Y este punto sirve también para introducir un elemento más en el debate. Medir las emociones es un terreno complejo, complicado y, por así decirlo, escurridizo. Como han demostrado los analistas en los últimos tiempos, a pesar de lo obsesionados que estamos con la felicidad y la alegría y con ser capaces de comprender cómo operan y cómo se sienten, lo cierto es que es muy difícil establecer relaciones solventes entre lo que se dice en la avalancha de información que se maneja en redes sociales y lo que se siente.
Muchas son las empresas que están intentando medir las emociones y muchos son los estudios que intentan partir de ello para lograr crear relaciones de peso entre lo que se dice y lo que siente. Pocos son los que están consiguiendo resultados realmente valiosos o realmente concluyentes. Como apuntaban no hace mucho los analistas, convertir las emociones en datos numéricos es muy difícil y muy poco fiable. Prácticamente se podría decir que es una tarea imposible. La cuestión que hace que esto sea así está en los matices. Las emociones no llegan de forma clara, directa y cuantificable. No son números.
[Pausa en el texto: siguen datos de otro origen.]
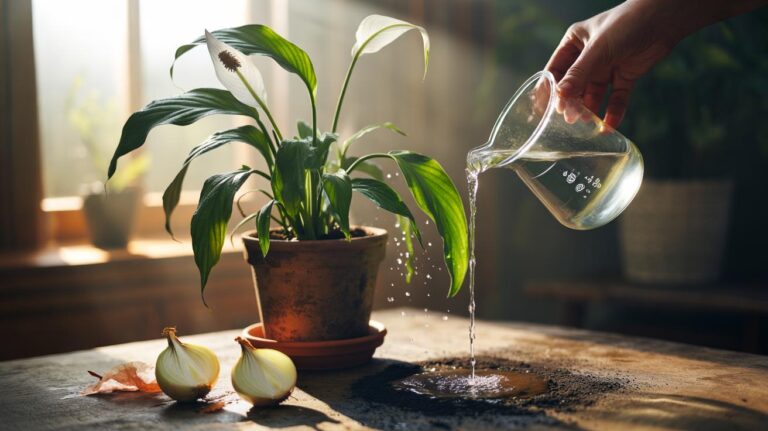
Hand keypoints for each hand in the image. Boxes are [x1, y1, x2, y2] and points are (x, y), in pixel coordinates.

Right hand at [546, 0, 680, 127]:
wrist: (662, 20)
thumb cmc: (625, 24)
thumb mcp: (597, 49)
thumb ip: (578, 74)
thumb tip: (560, 96)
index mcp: (574, 43)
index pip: (556, 70)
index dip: (552, 89)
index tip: (549, 108)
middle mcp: (588, 57)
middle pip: (574, 85)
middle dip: (572, 102)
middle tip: (570, 118)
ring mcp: (606, 67)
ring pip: (594, 94)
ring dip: (590, 109)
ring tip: (587, 123)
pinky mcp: (624, 76)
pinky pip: (616, 98)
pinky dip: (613, 112)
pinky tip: (609, 125)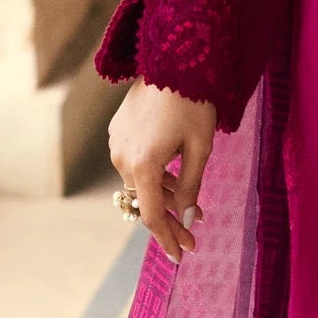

Son elementos con dobles sentidos, con cuestiones que hacen que las cosas que se dicen sean distintas a lo que se espera y con matices, muchos matices.
A esto hay que sumar lo que los sociólogos llaman estructuras sociales: no todos los usuarios de redes sociales son, en realidad, iguales, al menos no lo son a la hora de convertirlos a todos por igual en fuentes de datos estadísticos.
A pesar de ello, las marcas quieren tener pistas, datos, que les ayuden a comprender qué sienten sus consumidores. Las emociones son claves para presentar productos pero lo son también para muchas otras cosas. Ayudan a comprender por dónde irá el mercado y permiten establecer elementos como, por ejemplo, los contenidos que triunfarán en la red. Las emociones son claves para comprender qué se convierte en viral y, sobre todo, cómo funcionan las redes sociales. Así, estudios han demostrado que los consumidores quieren a Facebook y a Twitter sobre todo para la diversión y para ser felices y que los contenidos negativos no generan comentarios y engagement al mismo nivel.
¿Hay alguna manera de ver síntomas de felicidad o tristeza en lo que se publica en redes sociales? Los investigadores de la universidad de Iowa han apuntado una primera regla que puede ser un punto básico para tener un primer contacto con la felicidad.
Los consumidores insatisfechos suelen ser más proclives a proclamar sus sentimientos (al menos un 10% más a la hora de proclamar emociones negativas, enfado y tristeza) y suelen ser también más proclives a usar un cierto lenguaje. Usan más pronombres personales, más conjunciones y más insultos y palabras malsonantes. A esto hay que sumar que suelen ser quienes más usan términos como espero, debería o necesito. Los consumidores felices tienen a ser más abiertos a la hora de expresar emociones positivas, especialmente ligadas a la salud y al sexo, y usan un 10% más de palabras asociadas al dinero y a la religión. Y si alguien usa de forma recurrente términos asociados a la muerte, depresión y la ansiedad es que será, lo más probable, un usuario infeliz.